» **Text section**
Re: SSL/TLS passive sniffing
.

  • To: Florian Weimer <[EMAIL PROTECTED]>
  • Subject: Re: SSL/TLS passive sniffing
  • From: Victor Duchovni <[EMAIL PROTECTED]>
  • Date: Wed, 22 Dec 2004 12:10:18 -0500
  • Cc: [EMAIL PROTECTED]
  • In-reply-to: <[EMAIL PROTECTED]>
  • Mail-followup-to: Florian Weimer <[EMAIL PROTECTED]>, [EMAIL PROTECTED]
  • References: <[EMAIL PROTECTED]> <[EMAIL PROTECTED]> <[EMAIL PROTECTED]> <[EMAIL PROTECTED]>
  • Sender: [EMAIL PROTECTED]
.
 
On Sun, Dec 19, 2004 at 05:24:59PM +0100, Florian Weimer wrote:

> * Victor Duchovni:
> 
> > The third mode is quite common for STARTTLS with SMTP if I am not
> > mistaken. A one day sample of inbound TLS email has the following cipher
> > frequencies:
> >
> > 8221    (using TLSv1 with cipher DHE-RSA-AES256-SHA (256/256 bits))
> > 6529    (using TLSv1 with cipher EDH-RSA-DES-CBC3-SHA (168/168 bits))

» **Directive 1**
In the email on SSL/TLS passive sniffing, for which protocol does the quoted passage say the third mode is quite common?

Dataset entries:
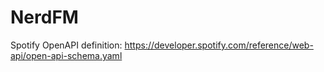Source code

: # NerdFM

Spotify OpenAPI definition: https://developer.spotify.com/reference/web-api/open-api-schema.yaml
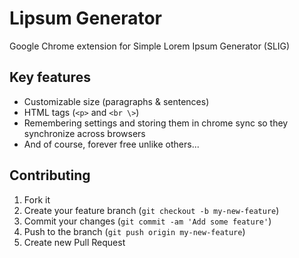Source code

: # Lipsum Generator
Google Chrome extension for Simple Lorem Ipsum Generator (SLIG)

## Key features
 - Customizable size (paragraphs & sentences)
 - HTML tags (`<p>` and `<br \>`)
 - Remembering settings and storing them in chrome sync so they synchronize across browsers
 - And of course, forever free unlike others...

 ## Contributing

1. Fork it
2. Create your feature branch (`git checkout -b my-new-feature`)
3. Commit your changes (`git commit -am 'Add some feature'`)
4. Push to the branch (`git push origin my-new-feature`)
5. Create new Pull Request
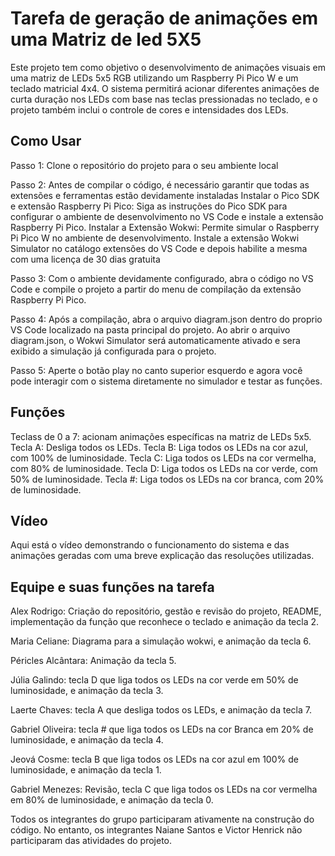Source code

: # Tarefa de geração de animações em uma Matriz de led 5X5

Este projeto tem como objetivo o desenvolvimento de animações visuais em uma matriz de LEDs 5x5 RGB utilizando um Raspberry Pi Pico W e um teclado matricial 4x4. 
O sistema permitirá acionar diferentes animações de curta duração nos LEDs com base nas teclas pressionadas no teclado,
e o projeto também inclui o controle de cores e intensidades dos LEDs.

## Como Usar

Passo 1: Clone o repositório do projeto para o seu ambiente local

Passo 2: Antes de compilar o código, é necessário garantir que todas as extensões e ferramentas estão devidamente instaladas
Instalar o Pico SDK e extensão Raspberry Pi Pico: Siga as instruções do Pico SDK para configurar o ambiente de desenvolvimento no VS Code e instale a extensão Raspberry Pi Pico.
Instalar a Extensão Wokwi: Permite simular o Raspberry Pi Pico W no ambiente de desenvolvimento. Instale a extensão Wokwi Simulator no catálogo extensões do VS Code e depois habilite a mesma com uma licença  de 30 dias gratuita

Passo 3: Com o ambiente devidamente configurado, abra o código no VS Code e compile o projeto a partir do menu de compilação da extensão Raspberry Pi Pico.

Passo 4: Após a compilação, abra o arquivo diagram.json dentro do proprio VS Code localizado na pasta principal do projeto. Ao abrir o arquivo diagram.json, o Wokwi Simulator será automaticamente ativado e sera exibido a simulação já configurada para o projeto. 

Passo 5: Aperte o botão play no canto superior esquerdo e agora você pode interagir com o sistema diretamente no simulador e testar as funções.

## Funções

Teclass de 0 a 7: acionam animações específicas na matriz de LEDs 5x5.
Tecla A: Desliga todos os LEDs.
Tecla B: Liga todos os LEDs na cor azul, com 100% de luminosidade.
Tecla C: Liga todos os LEDs na cor vermelha, com 80% de luminosidade.
Tecla D: Liga todos os LEDs na cor verde, com 50% de luminosidade.
Tecla #: Liga todos os LEDs na cor branca, com 20% de luminosidade.

## Vídeo

Aqui está o vídeo demonstrando o funcionamento do sistema e das animações geradas com uma breve explicação das resoluções utilizadas.


## Equipe e suas funções na tarefa

Alex Rodrigo: Criação do repositório, gestão e revisão do projeto, README, implementação da função que reconhece o teclado e animação da tecla 2.

Maria Celiane: Diagrama para a simulação wokwi, e animação da tecla 6.

Péricles Alcântara: Animação da tecla 5.

Júlia Galindo: tecla D que liga todos os LEDs na cor verde em 50% de luminosidade, e animação da tecla 3.

Laerte Chaves: tecla A que desliga todos os LEDs, e animação da tecla 7.

Gabriel Oliveira: tecla # que liga todos os LEDs na cor Branca em 20% de luminosidade, e animação da tecla 4.

Jeová Cosme: tecla B que liga todos os LEDs na cor azul em 100% de luminosidade, e animação da tecla 1.

Gabriel Menezes: Revisão, tecla C que liga todos os LEDs na cor vermelha em 80% de luminosidade, e animação da tecla 0.

Todos os integrantes do grupo participaram ativamente na construção do código. No entanto, os integrantes Naiane Santos e Victor Henrick não participaram das atividades do projeto.

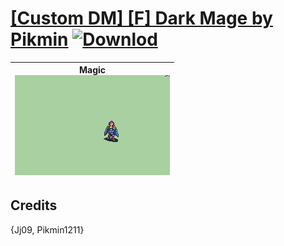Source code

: # [\[Custom DM\] \[F\] Dark Mage by Pikmin](./) [![Downlod](https://img.shields.io/badge/Download--red?style=social&logo=github)](https://minhaskamal.github.io/DownGit/#/home?url=https://github.com/Klokinator/FE-Repo/tree/main/Battle%20Animations%2FMagi%20-%20Dark-Type%2F%5BCustom%20DM%5D%20%5BF%5D%20Dark%20Mage%20by%20Pikmin)

| <b>Magic</b><br/><img alt="Magic animation" src="./6.%20Magic/Magic.gif"/> |
| :---: |

## Credits

{Jj09, Pikmin1211}

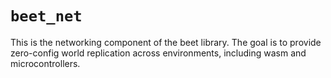 # `beet_net`

This is the networking component of the beet library. The goal is to provide zero-config world replication across environments, including wasm and microcontrollers.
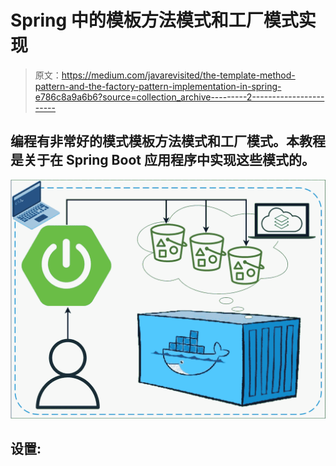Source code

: # Spring 中的模板方法模式和工厂模式实现

> 原文：<https://medium.com/javarevisited/the-template-method-pattern-and-the-factory-pattern-implementation-in-spring-e786c8a9a6b6?source=collection_archive---------2----------------------->

## 编程有非常好的模式模板方法模式和工厂模式。本教程是关于在 Spring Boot 应用程序中实现这些模式的。

[![](img/375ec1f9cdef765efbf5df453dd02033.png)](https://medium.com/javarevisited/8-best-spring-and-hibernate-training-courses-for-java-developers-acf09aa0e244)

## 设置:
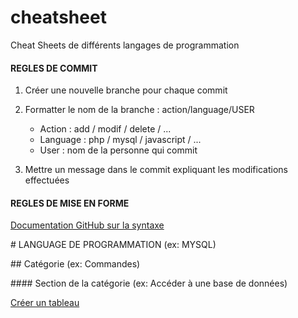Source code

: # cheatsheet
Cheat Sheets de différents langages de programmation


#### REGLES DE COMMIT

1. Créer une nouvelle branche pour chaque commit

2. Formatter le nom de la branche : action/language/USER
    - Action : add / modif / delete / ...
    - Language : php / mysql / javascript / ...
    - User : nom de la personne qui commit

3. Mettre un message dans le commit expliquant les modifications effectuées

#### REGLES DE MISE EN FORME

[Documentation GitHub sur la syntaxe](https://help.github.com/articles/basic-writing-and-formatting-syntax/#section-links)

\# LANGUAGE DE PROGRAMMATION (ex: MYSQL)

\## Catégorie (ex: Commandes)

\#### Section de la catégorie (ex: Accéder à une base de données)

[Créer un tableau](https://help.github.com/articles/organizing-information-with-tables/)
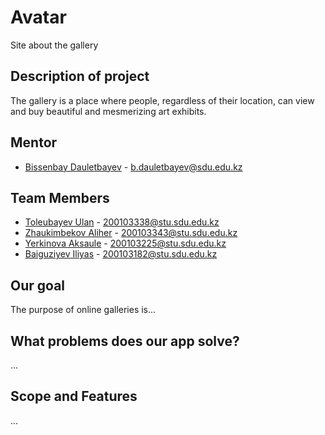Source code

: # Avatar
Site about the gallery

## Description of project
The gallery is a place where people, regardless of their location, can view and buy beautiful and mesmerizing art exhibits.

## Mentor
- [Bissenbay Dauletbayev](https://github.com/bissenbay) - b.dauletbayev@sdu.edu.kz

## Team Members
- [Toleubayev Ulan](https://github.com/Toleubaev-Ulan) - 200103338@stu.sdu.edu.kz
- [Zhaukimbekov Aliher]() - 200103343@stu.sdu.edu.kz
- [Yerkinova Aksaule](https://github.com/yerkinovaaa) - 200103225@stu.sdu.edu.kz
- [Baiguziyev Iliyas]() - 200103182@stu.sdu.edu.kz

## Our goal
The purpose of online galleries is...

## What problems does our app solve?
...

## Scope and Features
...

##
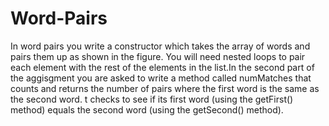 # Word-Pairs
In word pairs you write a constructor which takes the array of words and pairs them up as shown in the figure. You will need nested loops to pair each element with the rest of the elements in the list.In the second part of the aggisgment you are asked to write a method called numMatches that counts and returns the number of pairs where the first word is the same as the second word. t checks to see if its first word (using the getFirst() method) equals the second word (using the getSecond() method).
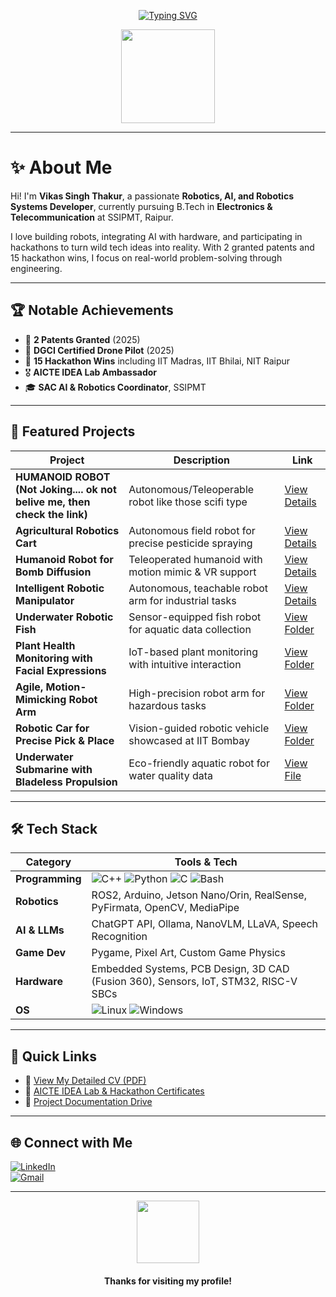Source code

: 
<div align="center">

[![Typing SVG](https://readme-typing-svg.demolab.com?font=Fira+Code&size=22&pause=983&color=00FFA1&center=true&vCenter=true&repeat=false&width=1000&lines=Hey%2C+I'm+Vikas+Singh+Thakur!;Robotics+Enthusiast+%7C+AI+Experimenter+%7C+Tinkerer+%7C+Robot+Builder)](https://git.io/typing-svg)

<img src="https://media.tenor.com/n4H5eLTvK-oAAAAi/magic-cute.gif" width="150" height="150">
</div>

---

# ✨ About Me

Hi! I'm **Vikas Singh Thakur**, a passionate **Robotics, AI, and Robotics Systems Developer**, currently pursuing B.Tech in **Electronics & Telecommunication** at SSIPMT, Raipur.

I love building robots, integrating AI with hardware, and participating in hackathons to turn wild tech ideas into reality. With 2 granted patents and 15 hackathon wins, I focus on real-world problem-solving through engineering.

---

## 🏆 Notable Achievements

- 🏅 **2 Patents Granted** (2025)  
- 🚁 **DGCI Certified Drone Pilot** (2025)  
- 🥇 **15 Hackathon Wins** including IIT Madras, IIT Bhilai, NIT Raipur 
- 🎖️ **AICTE IDEA Lab Ambassador**  
- 🎓 **SAC AI & Robotics Coordinator**, SSIPMT  

---

## 🤖 Featured Projects

| Project | Description | Link |
|---|---|---|
| **HUMANOID ROBOT (Not Joking.... ok not belive me, then check the link)** | Autonomous/Teleoperable robot like those scifi type | [View Details](https://drive.google.com/file/d/1Fy3eq-QOydY7smjIZB_JT05vAy36Qsti/view?usp=drive_link) |
| **Agricultural Robotics Cart** | Autonomous field robot for precise pesticide spraying | [View Details](https://drive.google.com/file/d/1VnigAlZAY25CuYimI96LOyr4zKmdhgkC/view?usp=sharing) |
| **Humanoid Robot for Bomb Diffusion** | Teleoperated humanoid with motion mimic & VR support | [View Details](https://drive.google.com/file/d/1Q9hoCWJ_ih_CRskLTwFrPaSnkeSurJ-g/view?usp=sharing) |
| **Intelligent Robotic Manipulator** | Autonomous, teachable robot arm for industrial tasks | [View Details](https://drive.google.com/file/d/1QZMDb6zZF3rDuHIotun1QHWHqfYTb0Wj/view?usp=sharing) |
| **Underwater Robotic Fish** | Sensor-equipped fish robot for aquatic data collection | [View Folder](https://drive.google.com/drive/folders/1GKtiXttmslPjxX4zuQis-kj_OdWOeIo-?usp=drive_link) |
| **Plant Health Monitoring with Facial Expressions** | IoT-based plant monitoring with intuitive interaction | [View Folder](https://drive.google.com/drive/folders/1h_rmrVR2aa_9GAnVGp8nrwNlkSc8hTxr?usp=drive_link) |
| **Agile, Motion-Mimicking Robot Arm** | High-precision robot arm for hazardous tasks | [View Folder](https://drive.google.com/drive/folders/1xYVOC6hvaQ8Omx3O-0hLnjw7k_tb_h8J?usp=drive_link) |
| **Robotic Car for Precise Pick & Place** | Vision-guided robotic vehicle showcased at IIT Bombay | [View Folder](https://drive.google.com/drive/folders/1YiYaS-OCfdbzMyCkLiCRTTD71vNIDVNX?usp=drive_link) |
| **Underwater Submarine with Bladeless Propulsion** | Eco-friendly aquatic robot for water quality data | [View File](https://drive.google.com/file/d/1eySbv-qaXEwxN_jIlMGxzyafh50tN3gb/view?usp=drive_link) |

---

## 🛠️ Tech Stack

| **Category**           | **Tools & Tech**                                                                                                                                                                                                                                              |
|------------------------|---------------------------------------------------------------------------------------------------------------------------------------------------------------------------------------------------------------------------------------------------------------|
| **Programming**        | ![C++](https://skillicons.dev/icons?i=cpp) ![Python](https://skillicons.dev/icons?i=python) ![C](https://skillicons.dev/icons?i=c) ![Bash](https://skillicons.dev/icons?i=bash)                                                                             |
| **Robotics**           | ROS2, Arduino, Jetson Nano/Orin, RealSense, PyFirmata, OpenCV, MediaPipe                                                                                                                                                                                     |
| **AI & LLMs**          | ChatGPT API, Ollama, NanoVLM, LLaVA, Speech Recognition                                                                                                                                                                                                      |
| **Game Dev**           | Pygame, Pixel Art, Custom Game Physics                                                                                                                                                                                                                        |
| **Hardware**           | Embedded Systems, PCB Design, 3D CAD (Fusion 360), Sensors, IoT, STM32, RISC-V SBCs                                                                                                                                                                         |
| **OS**                 | ![Linux](https://img.shields.io/badge/Linux-FCC624?style=for-the-badge&logo=linux&logoColor=black) ![Windows](https://img.shields.io/badge/Windows-0078D6?style=for-the-badge&logo=windows&logoColor=white)                                                |

---

## 📡 Quick Links

- 📄 [View My Detailed CV (PDF)](https://drive.google.com/file/d/1TQiOudC1uQ7XZdxez8TfvthfscOLVoq_/view?usp=sharing)  
- 🎒 [AICTE IDEA Lab & Hackathon Certificates](https://drive.google.com/drive/folders/1GKtiXttmslPjxX4zuQis-kj_OdWOeIo-?usp=drive_link)  
- 🔬 [Project Documentation Drive](https://drive.google.com/drive/folders/1YiYaS-OCfdbzMyCkLiCRTTD71vNIDVNX?usp=drive_link)  

---

## 🌐 Connect with Me

[![LinkedIn](https://img.shields.io/badge/LinkedIn-0A66C2?style=for-the-badge&logo=linkedin&logoColor=white)](https://www.linkedin.com/in/vikas0singh0thakur)  
[![Gmail](https://img.shields.io/badge/Gmail-D14836?style=for-the-badge&logo=gmail&logoColor=white)](mailto:vikashsnghthkr@gmail.com)  

---


<div align="center">
<img src="https://media.tenor.com/WKzME33TRNEAAAAi/cute-robot.gif" width="100">
<h4>Thanks for visiting my profile!</h4>
</div>
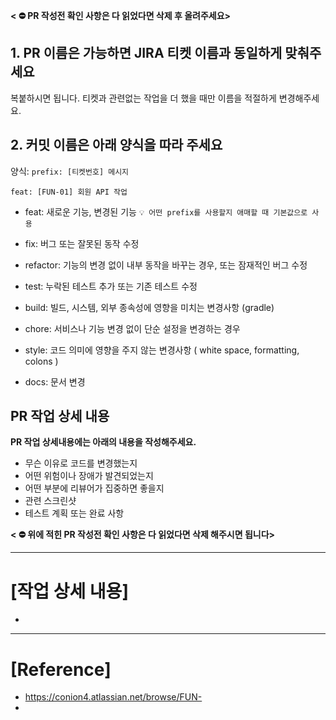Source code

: **< ⛔️ PR 작성전 확인 사항은 다 읽었다면 삭제 후 올려주세요>**
## 1. PR 이름은 가능하면 JIRA 티켓 이름과 동일하게 맞춰주세요
복붙하시면 됩니다. 티켓과 관련없는 작업을 더 했을 때만 이름을 적절하게 변경해주세요.

## 2. 커밋 이름은 아래 양식을 따라 주세요
  양식: `prefix: [티켓번호] 메시지`

    feat: [FUN-01] 회원 API 작업
  - feat: 새로운 기능, 변경된 기능 `💡 어떤 prefix를 사용할지 애매할 때 기본값으로 사용`
  - fix: 버그 또는 잘못된 동작 수정
  - refactor: 기능의 변경 없이 내부 동작을 바꾸는 경우, 또는 잠재적인 버그 수정
  - test: 누락된 테스트 추가 또는 기존 테스트 수정


  - build: 빌드, 시스템, 외부 종속성에 영향을 미치는 변경사항 (gradle)
  - chore: 서비스나 기능 변경 없이 단순 설정을 변경하는 경우
  - style: 코드 의미에 영향을 주지 않는 변경사항 ( white space, formatting, colons )
  - docs: 문서 변경
  
  

## PR 작업 상세 내용
 **PR 작업 상세내용에는 아래의 내용을 작성해주세요.**
  - 무슨 이유로 코드를 변경했는지
  - 어떤 위험이나 장애가 발견되었는지
  - 어떤 부분에 리뷰어가 집중하면 좋을지
  - 관련 스크린샷
  - 테스트 계획 또는 완료 사항

**< ⛔️ 위에 적힌 PR 작성전 확인 사항은 다 읽었다면 삭제 해주시면 됩니다>**
- - -

# [작업 상세 내용]

-

- - -
# [Reference]

- https://conion4.atlassian.net/browse/FUN-
-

» **Directive 2**
How many lines in the rows above contain the word "Pico"? Give only the number.

» **Exercise response 1**
STARTTLS with SMTP

» **Exercise response 2**
4